## TASK TO CARRY OUT
Only one stretch of the data below should be repeated: the lines from the line containing "Return a compact" through the line containing "Format example (made", inclusive, exactly as they are.

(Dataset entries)
☆ ☆ ☆ ☆ ☆ ☆ ☆

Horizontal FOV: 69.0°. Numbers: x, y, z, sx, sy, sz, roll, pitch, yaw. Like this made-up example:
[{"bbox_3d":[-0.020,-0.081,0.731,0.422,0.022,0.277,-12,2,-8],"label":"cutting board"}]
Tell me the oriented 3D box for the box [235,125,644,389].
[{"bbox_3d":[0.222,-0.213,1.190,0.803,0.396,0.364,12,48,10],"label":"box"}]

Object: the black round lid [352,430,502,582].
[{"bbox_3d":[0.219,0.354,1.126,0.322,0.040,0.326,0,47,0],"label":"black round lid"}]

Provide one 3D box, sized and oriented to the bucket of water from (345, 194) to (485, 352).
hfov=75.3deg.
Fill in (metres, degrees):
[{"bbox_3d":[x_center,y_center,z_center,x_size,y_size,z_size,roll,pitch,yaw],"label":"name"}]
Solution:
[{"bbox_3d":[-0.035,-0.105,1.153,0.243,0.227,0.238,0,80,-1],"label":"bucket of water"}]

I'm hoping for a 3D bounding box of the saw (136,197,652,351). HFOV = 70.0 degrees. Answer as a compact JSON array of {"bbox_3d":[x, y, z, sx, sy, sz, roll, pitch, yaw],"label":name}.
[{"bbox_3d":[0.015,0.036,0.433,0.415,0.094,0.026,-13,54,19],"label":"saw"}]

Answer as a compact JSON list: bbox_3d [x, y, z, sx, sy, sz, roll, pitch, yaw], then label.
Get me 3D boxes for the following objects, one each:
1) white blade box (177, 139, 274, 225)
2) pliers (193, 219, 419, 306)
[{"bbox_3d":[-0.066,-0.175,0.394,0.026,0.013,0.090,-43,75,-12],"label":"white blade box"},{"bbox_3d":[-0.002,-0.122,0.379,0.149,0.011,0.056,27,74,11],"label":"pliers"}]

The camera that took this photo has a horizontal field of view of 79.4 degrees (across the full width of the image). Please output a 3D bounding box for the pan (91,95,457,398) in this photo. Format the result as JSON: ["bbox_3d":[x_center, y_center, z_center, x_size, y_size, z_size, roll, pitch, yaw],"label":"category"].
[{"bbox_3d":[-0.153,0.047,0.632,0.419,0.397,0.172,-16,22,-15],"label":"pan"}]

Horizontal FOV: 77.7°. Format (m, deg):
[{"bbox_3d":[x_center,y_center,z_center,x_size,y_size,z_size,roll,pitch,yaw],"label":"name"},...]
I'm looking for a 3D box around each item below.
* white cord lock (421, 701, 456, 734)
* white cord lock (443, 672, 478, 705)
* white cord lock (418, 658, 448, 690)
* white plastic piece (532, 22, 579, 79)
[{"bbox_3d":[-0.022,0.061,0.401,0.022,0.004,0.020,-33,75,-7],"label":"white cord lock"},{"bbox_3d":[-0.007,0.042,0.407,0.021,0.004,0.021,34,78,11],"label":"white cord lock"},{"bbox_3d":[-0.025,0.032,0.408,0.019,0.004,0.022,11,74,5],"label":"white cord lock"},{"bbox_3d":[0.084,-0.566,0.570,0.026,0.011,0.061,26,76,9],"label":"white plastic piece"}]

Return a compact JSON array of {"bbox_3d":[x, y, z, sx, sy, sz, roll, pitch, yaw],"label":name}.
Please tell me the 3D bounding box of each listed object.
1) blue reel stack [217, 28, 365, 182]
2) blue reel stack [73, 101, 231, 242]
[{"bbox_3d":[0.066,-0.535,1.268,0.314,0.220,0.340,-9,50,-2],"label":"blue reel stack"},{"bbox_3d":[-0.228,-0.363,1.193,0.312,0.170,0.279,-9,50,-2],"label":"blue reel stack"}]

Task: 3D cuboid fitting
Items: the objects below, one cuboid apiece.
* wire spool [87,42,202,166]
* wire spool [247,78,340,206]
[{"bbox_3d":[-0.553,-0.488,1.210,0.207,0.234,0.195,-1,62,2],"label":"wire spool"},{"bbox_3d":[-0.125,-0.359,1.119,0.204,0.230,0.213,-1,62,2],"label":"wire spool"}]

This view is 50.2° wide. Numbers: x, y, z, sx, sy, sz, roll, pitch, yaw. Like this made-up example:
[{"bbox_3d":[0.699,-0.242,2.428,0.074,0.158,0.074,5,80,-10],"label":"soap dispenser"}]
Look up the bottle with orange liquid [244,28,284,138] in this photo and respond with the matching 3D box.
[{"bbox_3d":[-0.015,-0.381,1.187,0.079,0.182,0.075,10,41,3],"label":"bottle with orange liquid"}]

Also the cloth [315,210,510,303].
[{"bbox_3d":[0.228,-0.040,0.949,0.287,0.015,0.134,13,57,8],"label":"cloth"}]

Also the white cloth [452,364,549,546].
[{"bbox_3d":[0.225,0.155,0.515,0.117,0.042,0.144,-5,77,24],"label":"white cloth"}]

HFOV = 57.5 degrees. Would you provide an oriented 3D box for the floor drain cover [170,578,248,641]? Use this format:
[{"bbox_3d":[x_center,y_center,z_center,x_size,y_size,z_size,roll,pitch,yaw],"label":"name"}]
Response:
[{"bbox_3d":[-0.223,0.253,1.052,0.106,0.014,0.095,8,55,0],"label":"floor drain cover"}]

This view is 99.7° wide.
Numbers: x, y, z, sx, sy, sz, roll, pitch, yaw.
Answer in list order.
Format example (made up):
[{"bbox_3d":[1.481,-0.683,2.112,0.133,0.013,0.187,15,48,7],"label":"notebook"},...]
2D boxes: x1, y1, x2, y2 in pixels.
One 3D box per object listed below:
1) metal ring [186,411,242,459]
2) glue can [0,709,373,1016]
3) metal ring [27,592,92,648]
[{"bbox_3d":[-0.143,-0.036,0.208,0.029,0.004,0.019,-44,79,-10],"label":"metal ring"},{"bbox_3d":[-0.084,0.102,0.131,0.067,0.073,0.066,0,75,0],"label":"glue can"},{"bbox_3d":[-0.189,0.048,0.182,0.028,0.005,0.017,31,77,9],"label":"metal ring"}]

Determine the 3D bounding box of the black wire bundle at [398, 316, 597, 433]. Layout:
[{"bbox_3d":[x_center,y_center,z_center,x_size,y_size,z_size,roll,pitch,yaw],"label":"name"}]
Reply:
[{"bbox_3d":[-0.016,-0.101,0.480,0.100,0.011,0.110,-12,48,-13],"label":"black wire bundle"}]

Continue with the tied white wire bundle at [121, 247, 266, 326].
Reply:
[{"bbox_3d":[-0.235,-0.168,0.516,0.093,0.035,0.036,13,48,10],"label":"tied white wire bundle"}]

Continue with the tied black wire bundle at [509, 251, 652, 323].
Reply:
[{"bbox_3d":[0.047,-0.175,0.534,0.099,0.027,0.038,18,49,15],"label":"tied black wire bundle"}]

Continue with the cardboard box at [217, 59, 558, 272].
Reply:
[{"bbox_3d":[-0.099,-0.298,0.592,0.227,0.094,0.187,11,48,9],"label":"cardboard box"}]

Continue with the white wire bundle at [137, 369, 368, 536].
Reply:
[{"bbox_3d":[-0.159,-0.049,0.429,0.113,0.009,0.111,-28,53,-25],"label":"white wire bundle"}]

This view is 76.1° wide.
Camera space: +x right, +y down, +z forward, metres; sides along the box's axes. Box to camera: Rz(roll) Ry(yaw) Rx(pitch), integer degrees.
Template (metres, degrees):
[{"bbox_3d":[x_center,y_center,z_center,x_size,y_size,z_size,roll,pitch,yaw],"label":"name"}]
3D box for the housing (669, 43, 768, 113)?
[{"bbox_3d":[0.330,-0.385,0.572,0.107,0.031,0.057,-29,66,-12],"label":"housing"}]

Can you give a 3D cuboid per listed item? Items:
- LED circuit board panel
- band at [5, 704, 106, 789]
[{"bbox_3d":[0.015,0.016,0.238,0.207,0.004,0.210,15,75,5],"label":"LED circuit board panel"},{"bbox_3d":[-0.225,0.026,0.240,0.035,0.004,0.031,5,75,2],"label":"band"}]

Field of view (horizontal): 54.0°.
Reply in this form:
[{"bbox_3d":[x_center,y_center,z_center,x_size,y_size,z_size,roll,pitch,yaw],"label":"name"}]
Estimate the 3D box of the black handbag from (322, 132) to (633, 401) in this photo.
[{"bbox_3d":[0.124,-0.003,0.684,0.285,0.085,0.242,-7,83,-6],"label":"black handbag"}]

☆ ☆ ☆ ☆ ☆ ☆ ☆

## YOUR RESPONSE
Return a compact JSON array of {"bbox_3d":[x, y, z, sx, sy, sz, roll, pitch, yaw],"label":name}.
Please tell me the 3D bounding box of each listed object.
1) blue reel stack [217, 28, 365, 182]
2) blue reel stack [73, 101, 231, 242]
[{"bbox_3d":[0.066,-0.535,1.268,0.314,0.220,0.340,-9,50,-2],"label":"blue reel stack"},{"bbox_3d":[-0.228,-0.363,1.193,0.312,0.170,0.279,-9,50,-2],"label":"blue reel stack"}]

Task: 3D cuboid fitting
Items: the objects below, one cuboid apiece.
* wire spool [87,42,202,166]
* wire spool [247,78,340,206]
[{"bbox_3d":[-0.553,-0.488,1.210,0.207,0.234,0.195,-1,62,2],"label":"wire spool"},{"bbox_3d":[-0.125,-0.359,1.119,0.204,0.230,0.213,-1,62,2],"label":"wire spool"}]

This view is 50.2° wide. Numbers: x, y, z, sx, sy, sz, roll, pitch, yaw. Like this made-up example:
[{"bbox_3d":[0.699,-0.242,2.428,0.074,0.158,0.074,5,80,-10],"label":"soap dispenser"}]
Look up the bottle with orange liquid [244,28,284,138] in this photo and respond with the matching 3D box.
[{"bbox_3d":[-0.015,-0.381,1.187,0.079,0.182,0.075,10,41,3],"label":"bottle with orange liquid"}]

Also the cloth [315,210,510,303].
[{"bbox_3d":[0.228,-0.040,0.949,0.287,0.015,0.134,13,57,8],"label":"cloth"}]

Also the white cloth [452,364,549,546].
[{"bbox_3d":[0.225,0.155,0.515,0.117,0.042,0.144,-5,77,24],"label":"white cloth"}]

HFOV = 57.5 degrees. Would you provide an oriented 3D box for the floor drain cover [170,578,248,641]? Use this format:
[{"bbox_3d":[x_center,y_center,z_center,x_size,y_size,z_size,roll,pitch,yaw],"label":"name"}]
Response:
[{"bbox_3d":[-0.223,0.253,1.052,0.106,0.014,0.095,8,55,0],"label":"floor drain cover"}]

This view is 99.7° wide.
Numbers: x, y, z, sx, sy, sz, roll, pitch, yaw.
Answer in list order.
Format example (made up):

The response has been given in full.